- Pitcher
- Born: November 11, 1987 (age 38) Mobile, Alabama
- Batted: BothThrew: Right

MLB debut
- August 20, 2012, for the Pittsburgh Pirates

Last appearance
- September 29, 2012, for the Pittsburgh Pirates

MLB statistics
- Win–loss record: 0–2
- Earned run average: 2.73
- Strikeouts: 21
- Stats at Baseball Reference

Teams
- Pittsburgh Pirates (2012);

= Kyle McPherson =

American baseball player (born 1987)

Kyle Landon McPherson (born November 11, 1987) is a former professional baseball pitcher. He played in Major League Baseball (MLB) for the Pittsburgh Pirates.

==High School and College==
Prior to playing professionally, McPherson attended St. Paul's Episcopal School in Mobile, Alabama, Faulkner State Community College, and then the University of Mobile.

==Professional Baseball Career==

===Pittsburgh Pirates===
McPherson was drafted by the Pirates in the 14th round of the 2007 MLB draft and began his professional career that season. McPherson pitched for the GCL Pirates and State College Spikes in 2007, going a combined 4–3 with a 3.41 ERA in 15 games (13 starts). With State College again in 2008, McPherson went 1–3 with a 4.37 ERA in 15 games (seven starts). In 2009, he pitched for the Spikes and the West Virginia Power, going a combined 9–5 with a 3.78 ERA in 26 games (21 starts). He pitched for the Power and the Bradenton Marauders in 2010, posting a 9–9 record with a 3.48 ERA in 28 games (21 starts). He struck out 131 batters in 121 2/3 innings in 2010. In November 2010, the Pirates added McPherson to the 40-man roster in order to protect him from the Rule 5 Draft. In 2011, McPherson was named the Pirates’ minor league Pitcher of the Year. He began the following season on the minor league disabled list, but was assigned to the Double-A Altoona Curve on June 17, 2012. McPherson was promoted to the Pittsburgh Pirates on August 20, 2012. McPherson made his major league debut the same day and pitched 2 scoreless innings against the San Diego Padres. On September 19, 2012, McPherson made his first major league start, allowing 2 runs in 4 1/3 innings against the Milwaukee Brewers.

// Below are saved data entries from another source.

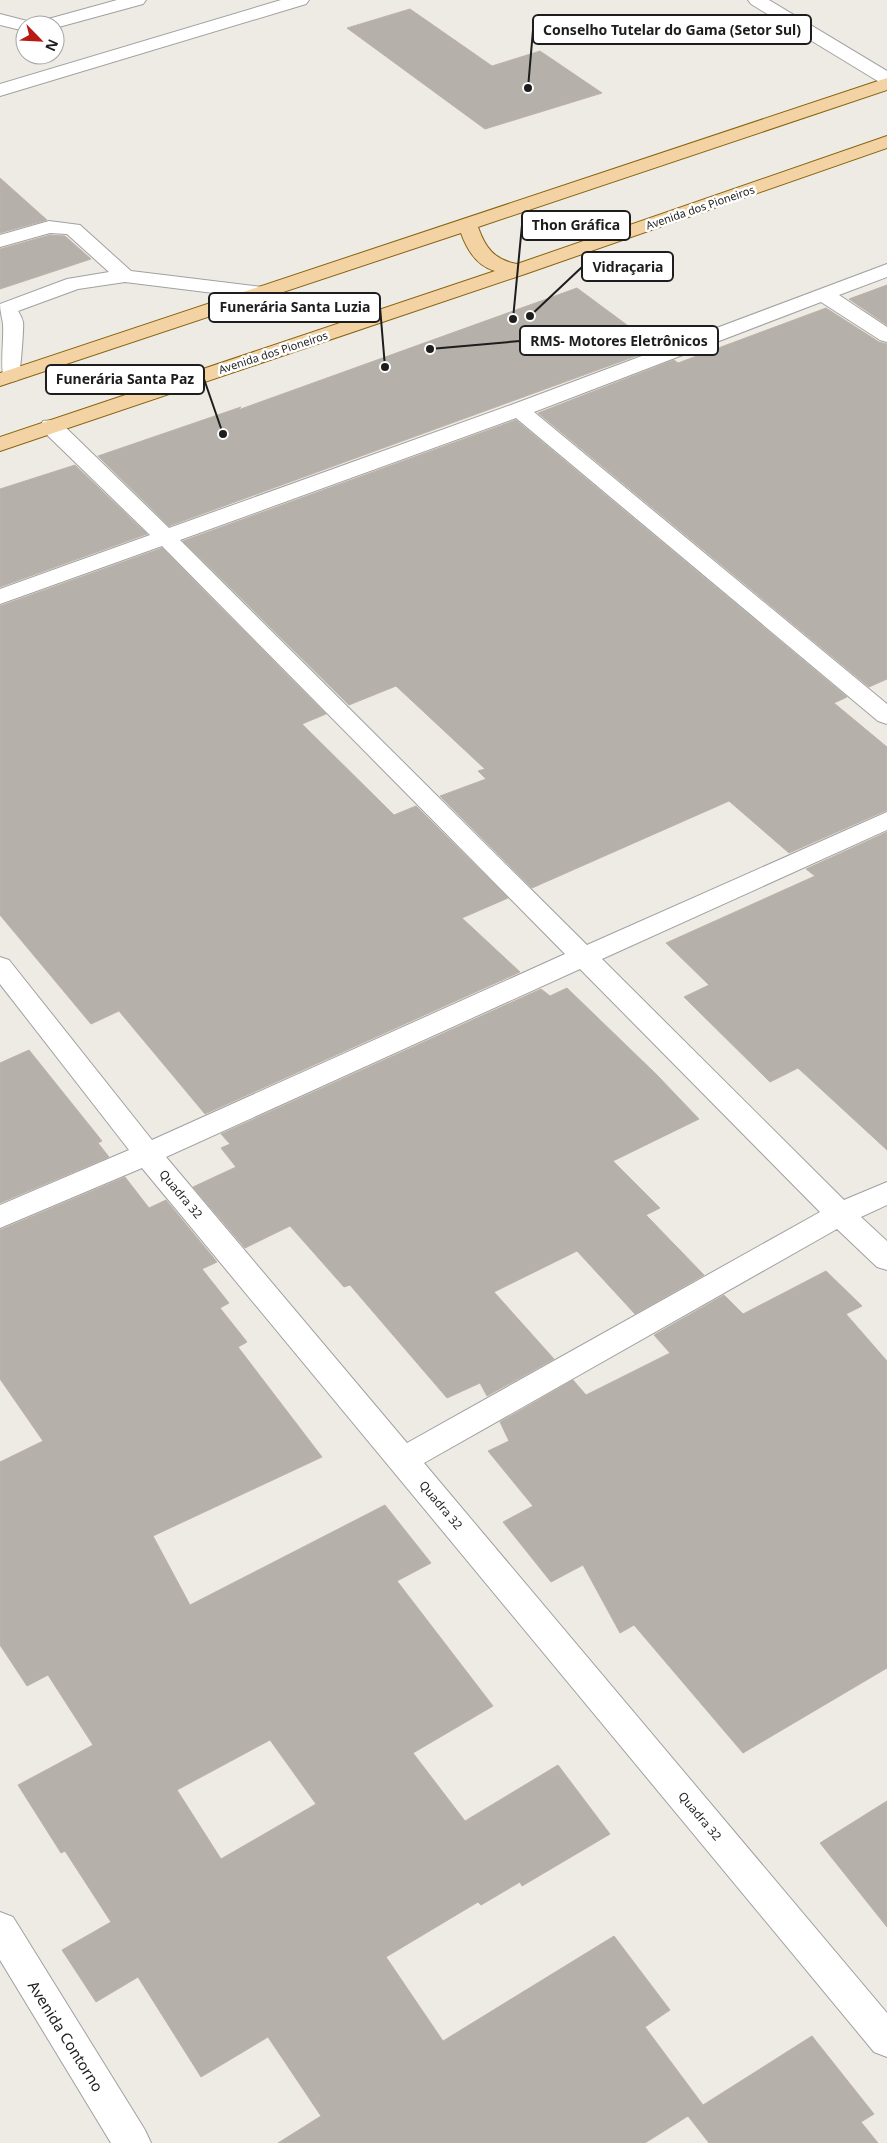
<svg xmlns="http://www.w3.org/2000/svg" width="887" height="2143" font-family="'Noto Sans',sans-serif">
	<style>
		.building { fill: #b6b0aa; stroke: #beb2a8; fill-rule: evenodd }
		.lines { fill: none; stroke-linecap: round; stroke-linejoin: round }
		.minor-casing { stroke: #a1a1a1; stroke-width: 2 }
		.major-casing { stroke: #88640e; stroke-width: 2 }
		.minor { fill: #fff; fill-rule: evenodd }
		.major { fill: #f3d3a4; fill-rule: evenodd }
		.labels { text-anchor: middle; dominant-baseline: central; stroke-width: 5; stroke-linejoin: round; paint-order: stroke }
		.far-street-label { font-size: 11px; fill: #1d1d1d; stroke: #fff }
		.street-label { font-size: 12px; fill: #1d1d1d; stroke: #fff }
		.near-street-label { font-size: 15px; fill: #1d1d1d; stroke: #fff }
		.leader { fill: none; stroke: #1d1d1d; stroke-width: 2 }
		.callout-dot { fill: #1d1d1d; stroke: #fff; stroke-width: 2 }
		.callout { fill: #fff; stroke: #1d1d1d; stroke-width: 2 }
		.callout-label { font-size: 14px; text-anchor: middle; font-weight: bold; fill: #1d1d1d }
	</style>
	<rect width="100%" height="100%" fill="#edebe4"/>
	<path class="building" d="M410,9l82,57 48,-15 62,42 -117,36 -138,-101z
		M0,178l47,42 -47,13z
		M50,235l15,1 26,23 -91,30v-40z
		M887,285v40l-38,-26z
		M577,288l81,60 -489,178 -71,-70 143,-49 -3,3z
		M826,308l53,34 8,2v335l-18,8 -331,-274 136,-53 4,3z
		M516,420l331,277 -13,6 53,44v63l-98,43 -60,-52 -197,87 -92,-92 46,-17 -8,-8 7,-2 -89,-83 -47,19 -166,-164z
		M75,465l72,69 -147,53v-98z
		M162,548l164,166 -24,10 92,91 22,-9 92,92 -46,20 58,54 -315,142 -86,-103 -28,13 -91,-109v-309z
		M887,832v318l-89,-82 -28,14 -86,-85 25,-12 -43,-42 149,-67 -9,-7z
		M567,988l89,86 43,45 -86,42 47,47 -14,7 58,60 -69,39 -58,-63 -83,41 60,67 -67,37 -7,-13 -33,15 -97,-113 -6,2 -54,-61 -45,22 -52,-61 43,-20 -15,-19 9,-4 -9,-10 320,-145 9,7z
		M29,1050l73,91 -4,2 11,14 -109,46v-140z
		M125,1177l24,31 17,-8 51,62 -15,7 27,34 -9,5 27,34 -9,5 84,110 -169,79 37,69 195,-100 46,58 -34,18 96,125 -80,47 52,68 93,-56 52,69 -88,52 -2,-4 -39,23 -3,-3 -92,55 57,84 171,-105 56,74 -25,17 58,78 109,-69 62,78 -13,8 17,21h-169l-21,-27 -43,27h-367l43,-27 -53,-79 -67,40 -63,-100 -42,25 -34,-52 49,-28 -46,-71 -4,2 -43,-68 75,-40 -45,-70 -21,11 -27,-41v-183l43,-21 -43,-62v-149zM270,1740l46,64 -95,55 -44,-69z
		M826,1271l36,35 -16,8 41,47v307l-144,85 -109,-128 -14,8 -37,-68 -32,17 -48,-60 30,-16 -45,-55 21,-10 -9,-19 73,-42 13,15 84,-42 -16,-18 70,-40 19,19z
		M887,1801v126l-67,-84z"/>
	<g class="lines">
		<g class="minor-casing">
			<path id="minor" d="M117,0h29l-3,4 -88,24v-3h-17l3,-4z
				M281,0h28l-3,4 -306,92v-12z
				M748,0h21l118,71v14l-6,-2 -130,-79z
				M0,14l31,8 2,3h-8v6l-25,-6z
				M49,221l31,4 51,46 132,16 7,2 3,4 -3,4 -7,2 -138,-17 -47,7 -60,22c2,3 4,7 5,11 1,5 -3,56 -5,58l-7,2 -7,-2c-4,-15 0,-39 -1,-56 -1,-7 -3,-13 -3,-20l67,-25 42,-7 -42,-38 -17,-1 -50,14v-12z
				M887,264v13l-48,18 48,32v15l-7,-2 -59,-38 -287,110 353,292v20l-9,-3 -362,-303 -336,122 407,405 300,-133v18l-285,129 242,241 43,-18v23l-26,12 26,24v29l-10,-3 -40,-38 -413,234 463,550v44l-13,-5 -732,-884 -142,60v-23l129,-55 -129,-166v-27l9,3 143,180 413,-186 -403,-408 -162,58v-15l150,-54 -107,-104 -3,-5 3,-5 8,-1 8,1 110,107 342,-123zM580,969l240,243 -413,231 -241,-286z
				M0,1912l13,5 132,213 6,13h-40l-111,-183z"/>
		</g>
		<g class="major-casing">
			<path id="major" d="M887,78v12l-409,137c7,20 16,33 39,37l370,-128v12l-362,126 -525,177v-14l495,-166c-18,-5 -28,-21 -34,-38l-461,153v-13z"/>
		</g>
		<use href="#minor" class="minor"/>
		<use href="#major" class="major"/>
	</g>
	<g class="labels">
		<g class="far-street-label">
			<text transform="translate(700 207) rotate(-19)">Avenida dos Pioneiros</text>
			<text transform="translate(273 352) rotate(-18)">Avenida dos Pioneiros</text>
		</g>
		<g class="street-label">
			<text transform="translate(181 1194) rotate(50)">Quadra 32</text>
			<text transform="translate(441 1505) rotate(50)">Quadra 32</text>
			<text transform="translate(700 1816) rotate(50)">Quadra 32</text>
		</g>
		<g class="near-street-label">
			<text transform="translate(66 2036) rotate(58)">Avenida Contorno</text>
		</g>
	</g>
	<path class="leader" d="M528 88L533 30M513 319L522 225M530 316L582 267M385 367L380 307M430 349L520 341M223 434L204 379"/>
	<g class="callout-dot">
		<circle cx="528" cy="88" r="5"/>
		<circle cx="513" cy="319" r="5"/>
		<circle cx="530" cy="316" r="5"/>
		<circle cx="385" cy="367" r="5"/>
		<circle cx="430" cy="349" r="5"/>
		<circle cx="223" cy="434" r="5"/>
	</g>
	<g class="callout">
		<rect x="533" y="15" width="278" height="29" rx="5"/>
		<rect x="522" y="211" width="108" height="29" rx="5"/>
		<rect x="582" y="252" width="91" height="29" rx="5"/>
		<rect x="209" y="293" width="171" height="29" rx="5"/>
		<rect x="520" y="326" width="198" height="29" rx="5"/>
		<rect x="46" y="365" width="158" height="29" rx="5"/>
	</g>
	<g class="callout-label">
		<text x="672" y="35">Conselho Tutelar do Gama (Setor Sul)</text>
		<text x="576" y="230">Thon Gráfica</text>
		<text x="628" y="272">Vidraçaria</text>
		<text x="295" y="312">Funerária Santa Luzia</text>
		<text x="619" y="346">RMS- Motores Eletrônicos</text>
		<text x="125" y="384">Funerária Santa Paz</text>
	</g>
	<g transform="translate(40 40) rotate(114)"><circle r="24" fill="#ffffff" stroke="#a5a5a5"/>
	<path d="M0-4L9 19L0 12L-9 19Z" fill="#b81913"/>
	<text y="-8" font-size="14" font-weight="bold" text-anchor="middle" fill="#1d1d1d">N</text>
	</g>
</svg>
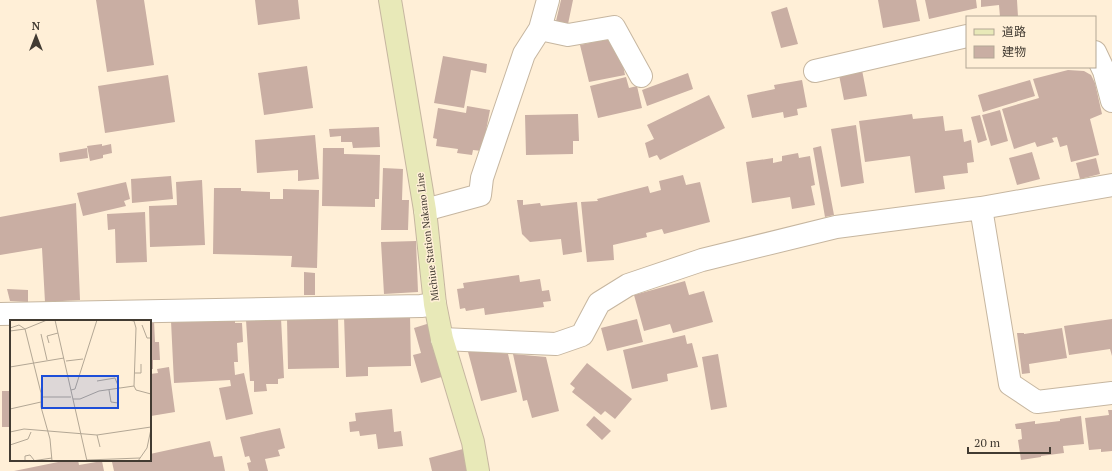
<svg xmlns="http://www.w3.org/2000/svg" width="1112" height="471" font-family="'PT Serif','Noto Sans JP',serif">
	<rect width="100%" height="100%" fill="#ffefd7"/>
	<!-- building -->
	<path fill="#c9aea3" d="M 96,0 L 144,0 L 154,65 L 107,72 Z
		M 255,0 L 298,0 L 300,19 L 258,25 Z
		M 561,0 L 573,0 L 568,24 L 556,21 Z
		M 878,0 L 916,0 L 920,21 L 883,28 Z
		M 925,0 L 976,0 L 977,8 L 929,19 Z
		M 981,0 L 1017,0 L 1018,17 L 1000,17 L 999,5 L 981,7 Z
		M 787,7 L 798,44 L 781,48 L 771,12 Z
		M 617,37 L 625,75 L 589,82 L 580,45 Z
		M 443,56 L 487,64 L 486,73 L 471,70 L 464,108 L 434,103 Z
		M 307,66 L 313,108 L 264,115 L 258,73 Z
		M 862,70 L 867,96 L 844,100 L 839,75 Z
		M 1068,70 L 1084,71 L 1091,75 L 1095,83 L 1102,114 L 1090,119 L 1099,155 L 1071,162 L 1067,145 L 1060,147 L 1057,137 L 1052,138 L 1054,142 L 1037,147 L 1035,142 L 1014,149 L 1002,109 L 1039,98 L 1033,79 Z
		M 688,73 L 693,89 L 647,106 L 642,90 Z
		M 168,75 L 175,122 L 105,133 L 98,86 Z
		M 626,77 L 629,88 L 637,86 L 642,108 L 598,118 L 590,86 Z
		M 802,80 L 807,107 L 797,109 L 798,115 L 784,118 L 783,112 L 752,118 L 747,95 L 775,89 L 774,85 Z
		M 1030,80 L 1035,96 L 983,112 L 978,95 Z
		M 709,95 L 725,128 L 660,160 L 657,155 L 649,158 L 645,143 L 654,139 L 647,125 Z
		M 467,106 L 490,110 L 482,151 L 473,150 L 472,155 L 457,153 L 458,149 L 436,146 L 437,139 L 433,138 L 438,108 L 466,113 Z
		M 1000,110 L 1008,141 L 991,146 L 982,115 Z
		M 578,114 L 579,141 L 573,141 L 573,154 L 526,155 L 525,115 Z
		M 912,114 L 913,119 L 943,116 L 945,131 L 962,129 L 964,142 L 971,140 L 974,162 L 967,163 L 968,173 L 943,176 L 945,189 L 915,193 L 910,156 L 865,162 L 859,121 Z
		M 980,115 L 987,140 L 978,143 L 971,117 Z
		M 856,125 L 864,183 L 841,187 L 831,129 Z
		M 379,127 L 380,147 L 353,148 L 352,142 L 341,142 L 341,136 L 330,137 L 329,129 Z
		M 315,135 L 319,179 L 298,181 L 298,170 L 257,173 L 255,140 Z
		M 102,144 L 102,146 L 111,144 L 112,153 L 103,155 L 103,158 L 90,161 L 87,146 Z
		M 821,146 L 834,215 L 825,217 L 813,148 Z
		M 87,148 L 88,158 L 60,162 L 59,153 Z
		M 323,148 L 344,148 L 344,154 L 380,155 L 379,199 L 375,199 L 375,207 L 322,206 Z
		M 1032,152 L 1040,179 L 1017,185 L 1009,158 Z
		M 798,153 L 799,158 L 810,156 L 815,185 L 811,186 L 815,205 L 792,209 L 790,197 L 752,203 L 746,162 L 773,158 L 773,163 L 782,161 L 782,156 Z
		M 1096,158 L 1100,174 L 1080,179 L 1076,163 Z
		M 383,168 L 403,169 L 402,200 L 409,200 L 408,230 L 381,230 Z
		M 683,175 L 686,185 L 700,182 L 710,222 L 664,234 L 662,229 L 646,233 L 647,237 L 613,245 L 614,260 L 587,262 L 581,202 L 598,201 L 597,199 L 648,186 L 650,193 L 661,190 L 659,181 Z
		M 171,176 L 173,199 L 132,203 L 131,179 Z
		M 202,180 L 205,245 L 150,247 L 149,206 L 177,205 L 176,182 Z
		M 126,182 L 130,199 L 124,201 L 126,206 L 83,216 L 77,193 Z
		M 214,188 L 241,188 L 241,191 L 270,192 L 270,199 L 283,199 L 283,189 L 319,190 L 317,268 L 291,267 L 292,256 L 213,254 Z
		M 517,200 L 523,200 L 523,205 L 540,203 L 541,206 L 577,202 L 582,252 L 563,255 L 561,239 L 530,242 L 522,234 Z
		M 76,203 L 80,300 L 45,302 L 42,248 L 0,255 L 0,217 Z
		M 145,212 L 147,262 L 116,263 L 115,229 L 108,230 L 107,214 Z
		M 416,241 L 418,292 L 384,294 L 381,242 Z
		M 304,272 L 315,273 L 315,295 L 304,295 Z
		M 519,275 L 520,282 L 540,279 L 542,291 L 549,290 L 551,301 L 543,302 L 544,307 L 485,315 L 484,308 L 466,311 L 465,308 L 460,309 L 457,289 L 464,288 L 463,283 Z
		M 685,281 L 689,295 L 704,291 L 713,322 L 673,333 L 670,324 L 644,331 L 634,295 Z
		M 7,289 L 28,290 L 28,302 L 10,301 Z
		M 410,314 L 411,366 L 368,367 L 368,376 L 346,377 L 344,316 Z
		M 338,317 L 339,368 L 288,369 L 287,318 Z
		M 235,318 L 235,323 L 242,323 L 243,342 L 237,343 L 238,362 L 234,362 L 235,375 L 244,373 L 253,414 L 226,420 L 219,388 L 231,386 L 230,380 L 174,383 L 171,321 Z
		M 281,318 L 284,378 L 278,379 L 278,384 L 266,384 L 267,391 L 254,392 L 254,381 L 250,381 L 246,320 Z
		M 637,319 L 643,342 L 607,351 L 601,328 Z
		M 1112,319 L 1112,356 L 1110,349 L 1069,355 L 1064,326 Z
		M 150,321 L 154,321 L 155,342 L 159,342 L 160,360 L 153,360 L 153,369 L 150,369 Z
		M 430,323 L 445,376 L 421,383 L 413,355 L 421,353 L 414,328 Z
		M 1062,328 L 1067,358 L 1029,364 L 1030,373 L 1022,374 L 1017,333 L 1024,333 L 1024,334 Z
		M 685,335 L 687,344 L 692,343 L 698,367 L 667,374 L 668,381 L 632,389 L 623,350 Z
		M 467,348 L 508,354 L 517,392 L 481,401 Z
		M 513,354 L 546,357 L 559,411 L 532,418 L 527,400 L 523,401 Z
		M 718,354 L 727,407 L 711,410 L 702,357 Z
		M 587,363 L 632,399 L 615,419 L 605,411 L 601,415 L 572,392 L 575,388 L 570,384 Z
		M 169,367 L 175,412 L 151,416 L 150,374 L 158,373 L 157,369 Z
		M 2,391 L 11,391 L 11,427 L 2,427 Z
		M 392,409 L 394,432 L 401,431 L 403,446 L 378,449 L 376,434 L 360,436 L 359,431 L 350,432 L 349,422 L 356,421 L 355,413 Z
		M 1108,410 L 1112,410 L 1112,451 L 1101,452 L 1101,449 L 1089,450 L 1085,418 L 1109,415 Z
		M 594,416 L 611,431 L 602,440 L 586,425 Z
		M 1081,416 L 1084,444 L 1063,446 L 1064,453 L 1041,456 L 1041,457 L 1021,460 L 1018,440 L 1022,439 L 1021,429 L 1016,429 L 1015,424 L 1035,421 L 1035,424 L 1060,421 L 1060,419 Z
		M 280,428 L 285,448 L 278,450 L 280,456 L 265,459 L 268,471 L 249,471 L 247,463 L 251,462 L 249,456 L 245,457 L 240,437 Z
		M 210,441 L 214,457 L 222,456 L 225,471 L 114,471 L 112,462 L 121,460 L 150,460 L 150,454 Z
		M 463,449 L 470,471 L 432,471 L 429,458 Z
		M 68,460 L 78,460 L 79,465 L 102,461 L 104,471 L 14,471 Z"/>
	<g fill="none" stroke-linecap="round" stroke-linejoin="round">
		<defs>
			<path id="minor" d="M 540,29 L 568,35 L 614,27 L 641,76
				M 1095,52 L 1104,71 L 1112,101
				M 815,71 L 967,36
				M 981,208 L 1010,384 L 1037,402 L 1112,393
				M 425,210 L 480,195 L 482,178 L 524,54 L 540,29 L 548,0
				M 0,314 L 421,306 L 435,304
				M 442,339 L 556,344 L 582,335 L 599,303 L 628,285 L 702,260 L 836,227 L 981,208 L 1112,185"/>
			<path id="secondary" d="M 390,0 L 425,210 L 435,304 L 442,339 L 473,442 L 478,471"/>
		</defs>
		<!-- minor casing -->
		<use href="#minor" stroke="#c6b6a0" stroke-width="24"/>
		<!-- secondary casing -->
		<use href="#secondary" stroke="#c6b6a0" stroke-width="24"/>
		<!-- minor -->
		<use href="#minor" stroke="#fff" stroke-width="22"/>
		<!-- secondary -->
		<use href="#secondary" stroke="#e8e9b8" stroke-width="22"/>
	</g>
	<g text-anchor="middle" stroke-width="3" stroke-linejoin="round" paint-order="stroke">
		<!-- street labels -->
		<g font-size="10" fill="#423b32" stroke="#ffefd7">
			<text transform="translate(427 237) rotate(-97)" y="4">Michiue Station Nakano Line</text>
		</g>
	</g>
	<!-- overview -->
	<g transform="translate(10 320)">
		<rect width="141" height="141" fill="#ffefd7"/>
		<path fill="none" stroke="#b3a795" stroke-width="1" d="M 45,0 L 77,141M 118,0 L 124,1 L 126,8 L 124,66M 132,5 L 137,18 L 141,18M 0,8 L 9,5 L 15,9 L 31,73 L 31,87 L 40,119 L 42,141M 0,11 L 15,9 L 37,0M 31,14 L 37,40M 39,23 L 37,16 L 48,13M 56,41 L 73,39M 0,47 L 54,38M 125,53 L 131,53 L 131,44M 87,61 L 105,58 L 109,68M 124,66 L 126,70 L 141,74M 61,70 L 65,69 L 87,0M 99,70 L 101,82 L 108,83M 32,77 L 61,77M 63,79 L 70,79 L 89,71 L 124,66M 0,89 L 31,82M 0,112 L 14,109 L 87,115 L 141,107M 87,115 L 90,127M 0,125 L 18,119 L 21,112M 77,140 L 130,138M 15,141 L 15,136 L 20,135 L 24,140M 22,141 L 42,138M 128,141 L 137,128 L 141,109"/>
		<path fill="#1d4ed8" fill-opacity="0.15" stroke="#1d4ed8" stroke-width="2" d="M 32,56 L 108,56 L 108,88 L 32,88 Z"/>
		<rect width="141" height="141" fill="none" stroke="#423b32" stroke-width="2"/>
	</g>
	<!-- legend -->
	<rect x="966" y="16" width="130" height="52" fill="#ffefd7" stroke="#b3a795"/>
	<rect x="974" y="29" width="20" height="6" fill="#e8e9b8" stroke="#b3a795"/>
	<text x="1002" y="36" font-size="12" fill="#423b32">道路</text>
	<rect x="974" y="46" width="20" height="12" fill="#c9aea3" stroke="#b3a795"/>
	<text x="1002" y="56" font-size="12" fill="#423b32">建物</text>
	<!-- north arrow -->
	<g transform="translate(36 36)" stroke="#ffefd7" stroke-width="3" paint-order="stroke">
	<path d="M0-3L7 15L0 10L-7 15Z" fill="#423b32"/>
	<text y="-6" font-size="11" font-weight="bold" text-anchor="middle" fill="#423b32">N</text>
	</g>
	<!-- scale -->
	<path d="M968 447v6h82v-6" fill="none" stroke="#423b32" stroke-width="2"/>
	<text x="974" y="447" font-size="12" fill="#423b32" stroke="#ffefd7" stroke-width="3" paint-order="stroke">20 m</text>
</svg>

McPherson had Tommy John surgery on July 10, 2013.

On November 25, 2013, McPherson was designated for assignment. On December 2, he was non-tendered by the Pirates, becoming a free agent. He was re-signed on December 18, 2013. He became a free agent after the 2014 season.

===Tampa Bay Rays===
McPherson signed a minor league deal with the Tampa Bay Rays for the 2016 season. He was released on May 24, 2016.